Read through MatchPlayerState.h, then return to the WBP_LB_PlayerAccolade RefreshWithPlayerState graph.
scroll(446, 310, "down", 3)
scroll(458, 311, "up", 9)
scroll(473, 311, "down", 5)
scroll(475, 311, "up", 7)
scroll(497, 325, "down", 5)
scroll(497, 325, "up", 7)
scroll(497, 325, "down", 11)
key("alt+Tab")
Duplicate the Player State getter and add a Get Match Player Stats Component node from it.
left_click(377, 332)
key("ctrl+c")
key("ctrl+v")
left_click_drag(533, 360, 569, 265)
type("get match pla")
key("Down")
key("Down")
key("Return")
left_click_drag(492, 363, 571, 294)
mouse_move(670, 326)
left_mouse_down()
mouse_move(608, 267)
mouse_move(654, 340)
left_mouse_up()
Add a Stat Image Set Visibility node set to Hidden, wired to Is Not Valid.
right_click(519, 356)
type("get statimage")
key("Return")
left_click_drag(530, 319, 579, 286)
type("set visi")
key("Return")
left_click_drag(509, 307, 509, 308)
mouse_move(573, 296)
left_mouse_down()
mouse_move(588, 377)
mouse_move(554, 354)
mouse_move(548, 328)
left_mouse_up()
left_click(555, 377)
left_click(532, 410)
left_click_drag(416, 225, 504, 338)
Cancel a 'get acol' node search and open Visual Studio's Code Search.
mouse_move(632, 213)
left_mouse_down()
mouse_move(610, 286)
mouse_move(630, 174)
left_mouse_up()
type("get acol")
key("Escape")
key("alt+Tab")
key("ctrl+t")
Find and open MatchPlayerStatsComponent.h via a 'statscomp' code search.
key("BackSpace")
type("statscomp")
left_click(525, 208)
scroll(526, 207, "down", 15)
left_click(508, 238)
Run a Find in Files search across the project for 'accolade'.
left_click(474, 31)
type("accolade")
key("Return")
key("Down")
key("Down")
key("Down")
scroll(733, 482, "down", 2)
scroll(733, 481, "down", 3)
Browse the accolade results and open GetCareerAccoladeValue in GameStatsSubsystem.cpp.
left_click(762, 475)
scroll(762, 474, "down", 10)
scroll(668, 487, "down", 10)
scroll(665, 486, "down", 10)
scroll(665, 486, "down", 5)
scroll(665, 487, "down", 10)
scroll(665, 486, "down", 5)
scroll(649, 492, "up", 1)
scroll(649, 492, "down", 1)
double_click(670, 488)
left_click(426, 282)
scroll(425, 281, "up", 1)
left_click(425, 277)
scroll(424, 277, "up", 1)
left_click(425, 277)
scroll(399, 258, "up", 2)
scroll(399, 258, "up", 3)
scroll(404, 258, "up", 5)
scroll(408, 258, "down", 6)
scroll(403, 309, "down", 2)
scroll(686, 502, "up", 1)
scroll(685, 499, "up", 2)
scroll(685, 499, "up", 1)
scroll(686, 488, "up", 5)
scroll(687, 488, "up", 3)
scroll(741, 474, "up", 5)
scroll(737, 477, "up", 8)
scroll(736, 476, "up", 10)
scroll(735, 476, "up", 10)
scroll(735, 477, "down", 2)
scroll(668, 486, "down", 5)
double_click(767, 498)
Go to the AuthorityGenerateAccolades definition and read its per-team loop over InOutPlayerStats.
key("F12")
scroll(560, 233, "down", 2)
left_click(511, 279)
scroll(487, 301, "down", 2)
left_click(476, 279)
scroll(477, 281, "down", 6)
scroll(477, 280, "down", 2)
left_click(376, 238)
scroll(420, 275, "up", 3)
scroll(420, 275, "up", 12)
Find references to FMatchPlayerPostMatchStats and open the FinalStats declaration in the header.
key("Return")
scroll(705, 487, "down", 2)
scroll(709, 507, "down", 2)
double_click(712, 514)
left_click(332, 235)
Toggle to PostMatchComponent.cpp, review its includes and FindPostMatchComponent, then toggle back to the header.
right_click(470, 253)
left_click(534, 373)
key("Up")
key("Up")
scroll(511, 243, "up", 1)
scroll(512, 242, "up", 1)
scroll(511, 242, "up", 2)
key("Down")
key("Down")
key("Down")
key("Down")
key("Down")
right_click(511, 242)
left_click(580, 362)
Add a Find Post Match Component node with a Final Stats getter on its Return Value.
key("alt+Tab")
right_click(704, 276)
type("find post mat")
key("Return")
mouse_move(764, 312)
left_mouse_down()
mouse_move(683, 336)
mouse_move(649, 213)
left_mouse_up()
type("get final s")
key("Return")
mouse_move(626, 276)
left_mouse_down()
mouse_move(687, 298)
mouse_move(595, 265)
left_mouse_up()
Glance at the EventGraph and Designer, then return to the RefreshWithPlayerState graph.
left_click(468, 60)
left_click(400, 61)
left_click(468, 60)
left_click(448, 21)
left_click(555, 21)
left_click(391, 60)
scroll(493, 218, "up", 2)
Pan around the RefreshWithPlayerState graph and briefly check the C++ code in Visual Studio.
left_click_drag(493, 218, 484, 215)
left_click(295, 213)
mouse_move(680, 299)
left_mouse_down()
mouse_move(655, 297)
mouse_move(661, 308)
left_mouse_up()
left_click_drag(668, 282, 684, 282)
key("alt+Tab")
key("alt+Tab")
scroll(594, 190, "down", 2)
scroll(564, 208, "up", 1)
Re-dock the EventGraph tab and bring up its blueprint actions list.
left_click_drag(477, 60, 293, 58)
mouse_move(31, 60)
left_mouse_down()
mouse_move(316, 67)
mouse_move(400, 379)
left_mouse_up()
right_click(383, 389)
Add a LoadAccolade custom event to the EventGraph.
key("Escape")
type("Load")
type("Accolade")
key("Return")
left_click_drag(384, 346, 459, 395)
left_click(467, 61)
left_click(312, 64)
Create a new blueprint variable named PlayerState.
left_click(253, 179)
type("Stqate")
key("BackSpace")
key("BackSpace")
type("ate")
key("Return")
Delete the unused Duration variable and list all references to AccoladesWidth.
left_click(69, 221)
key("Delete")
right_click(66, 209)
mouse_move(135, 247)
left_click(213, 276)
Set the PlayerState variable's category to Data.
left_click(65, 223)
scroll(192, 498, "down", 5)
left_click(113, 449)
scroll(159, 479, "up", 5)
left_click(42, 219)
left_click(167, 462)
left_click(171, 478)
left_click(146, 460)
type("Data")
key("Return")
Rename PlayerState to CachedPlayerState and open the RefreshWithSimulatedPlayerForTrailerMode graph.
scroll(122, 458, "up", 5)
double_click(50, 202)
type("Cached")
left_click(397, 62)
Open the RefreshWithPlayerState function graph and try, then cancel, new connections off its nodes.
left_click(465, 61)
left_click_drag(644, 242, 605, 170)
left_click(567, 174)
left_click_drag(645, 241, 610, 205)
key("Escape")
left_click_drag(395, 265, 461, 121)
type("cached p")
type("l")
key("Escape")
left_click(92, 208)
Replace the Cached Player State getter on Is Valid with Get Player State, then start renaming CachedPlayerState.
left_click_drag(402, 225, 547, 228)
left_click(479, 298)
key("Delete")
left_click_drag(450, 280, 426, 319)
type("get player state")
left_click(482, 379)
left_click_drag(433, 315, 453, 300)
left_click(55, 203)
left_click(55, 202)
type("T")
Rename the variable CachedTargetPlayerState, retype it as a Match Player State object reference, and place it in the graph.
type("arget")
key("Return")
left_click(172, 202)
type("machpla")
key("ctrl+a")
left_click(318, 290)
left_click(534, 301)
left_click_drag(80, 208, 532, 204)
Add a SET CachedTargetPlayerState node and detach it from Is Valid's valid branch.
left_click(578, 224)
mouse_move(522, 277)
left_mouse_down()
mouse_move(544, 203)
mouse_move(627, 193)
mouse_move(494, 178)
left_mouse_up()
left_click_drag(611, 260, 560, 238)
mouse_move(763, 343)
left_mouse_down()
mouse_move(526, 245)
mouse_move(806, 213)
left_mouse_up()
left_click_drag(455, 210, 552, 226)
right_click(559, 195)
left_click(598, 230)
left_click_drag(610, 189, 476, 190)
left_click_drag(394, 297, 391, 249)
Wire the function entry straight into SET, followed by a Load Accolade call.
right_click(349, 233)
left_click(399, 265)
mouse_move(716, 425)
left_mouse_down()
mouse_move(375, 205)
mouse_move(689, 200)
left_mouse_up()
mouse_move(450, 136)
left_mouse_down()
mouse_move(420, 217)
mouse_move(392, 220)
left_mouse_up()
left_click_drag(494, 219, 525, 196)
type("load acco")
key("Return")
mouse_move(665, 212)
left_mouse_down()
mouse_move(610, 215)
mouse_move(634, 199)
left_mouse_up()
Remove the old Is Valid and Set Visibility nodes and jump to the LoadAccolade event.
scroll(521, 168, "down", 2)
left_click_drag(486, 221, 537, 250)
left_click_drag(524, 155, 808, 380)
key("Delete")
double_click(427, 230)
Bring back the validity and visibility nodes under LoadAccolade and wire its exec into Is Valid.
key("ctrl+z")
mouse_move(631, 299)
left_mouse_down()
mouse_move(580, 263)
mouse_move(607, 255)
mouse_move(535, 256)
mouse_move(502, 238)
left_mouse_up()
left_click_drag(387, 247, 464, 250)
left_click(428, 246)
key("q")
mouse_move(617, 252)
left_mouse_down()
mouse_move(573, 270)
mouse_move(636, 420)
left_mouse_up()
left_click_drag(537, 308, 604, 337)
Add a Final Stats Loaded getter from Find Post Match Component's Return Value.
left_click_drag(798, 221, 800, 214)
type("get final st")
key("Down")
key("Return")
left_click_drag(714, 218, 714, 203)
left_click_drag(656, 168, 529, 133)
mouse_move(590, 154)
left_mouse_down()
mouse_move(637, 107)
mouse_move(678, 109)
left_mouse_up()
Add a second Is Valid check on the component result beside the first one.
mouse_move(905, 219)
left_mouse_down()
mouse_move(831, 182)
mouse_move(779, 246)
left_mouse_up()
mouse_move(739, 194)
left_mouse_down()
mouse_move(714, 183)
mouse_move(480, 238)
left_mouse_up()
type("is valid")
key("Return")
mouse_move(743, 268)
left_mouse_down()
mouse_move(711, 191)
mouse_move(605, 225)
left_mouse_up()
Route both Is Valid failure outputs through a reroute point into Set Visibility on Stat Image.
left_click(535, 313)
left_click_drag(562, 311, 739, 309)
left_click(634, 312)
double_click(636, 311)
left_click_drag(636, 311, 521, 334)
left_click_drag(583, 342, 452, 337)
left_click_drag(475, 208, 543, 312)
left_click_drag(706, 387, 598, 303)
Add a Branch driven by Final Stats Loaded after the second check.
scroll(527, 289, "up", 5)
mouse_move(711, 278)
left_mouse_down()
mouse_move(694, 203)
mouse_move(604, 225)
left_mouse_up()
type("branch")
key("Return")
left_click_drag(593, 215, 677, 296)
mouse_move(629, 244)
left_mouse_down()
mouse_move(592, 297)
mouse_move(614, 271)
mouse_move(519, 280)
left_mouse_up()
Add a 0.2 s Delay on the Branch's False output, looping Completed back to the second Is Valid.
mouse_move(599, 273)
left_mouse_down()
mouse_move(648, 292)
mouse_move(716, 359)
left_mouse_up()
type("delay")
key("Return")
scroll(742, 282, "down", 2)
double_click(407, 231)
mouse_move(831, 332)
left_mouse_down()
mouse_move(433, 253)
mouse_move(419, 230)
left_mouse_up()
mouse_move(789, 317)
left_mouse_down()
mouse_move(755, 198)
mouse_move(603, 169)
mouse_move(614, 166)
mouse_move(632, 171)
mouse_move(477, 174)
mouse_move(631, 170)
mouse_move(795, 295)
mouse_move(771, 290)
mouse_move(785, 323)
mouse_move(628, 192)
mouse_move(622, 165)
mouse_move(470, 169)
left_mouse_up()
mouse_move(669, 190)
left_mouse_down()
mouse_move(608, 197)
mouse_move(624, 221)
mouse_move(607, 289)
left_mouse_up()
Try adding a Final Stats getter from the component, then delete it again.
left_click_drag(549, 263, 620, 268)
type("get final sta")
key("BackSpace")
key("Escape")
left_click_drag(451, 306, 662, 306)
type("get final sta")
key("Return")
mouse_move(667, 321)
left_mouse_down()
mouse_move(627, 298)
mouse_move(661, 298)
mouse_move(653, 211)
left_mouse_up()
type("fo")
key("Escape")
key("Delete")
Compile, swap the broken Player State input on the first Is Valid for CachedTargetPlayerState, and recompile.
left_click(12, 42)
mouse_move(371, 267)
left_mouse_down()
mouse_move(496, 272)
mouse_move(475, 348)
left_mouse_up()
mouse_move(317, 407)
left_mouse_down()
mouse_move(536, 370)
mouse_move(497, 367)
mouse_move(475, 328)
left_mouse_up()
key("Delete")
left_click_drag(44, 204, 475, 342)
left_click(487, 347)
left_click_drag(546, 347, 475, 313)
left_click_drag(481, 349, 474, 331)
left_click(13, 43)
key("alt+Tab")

_ _ _ _ _ _ _

◆ **REQUIRED WORK**: Find the word "CachedTargetPlayerState" in the entries above, then copy each line that holds it.

◆ **RESULT OF THE TASK**:
Rename the variable CachedTargetPlayerState, retype it as a Match Player State object reference, and place it in the graph.
Add a SET CachedTargetPlayerState node and detach it from Is Valid's valid branch.
Compile, swap the broken Player State input on the first Is Valid for CachedTargetPlayerState, and recompile.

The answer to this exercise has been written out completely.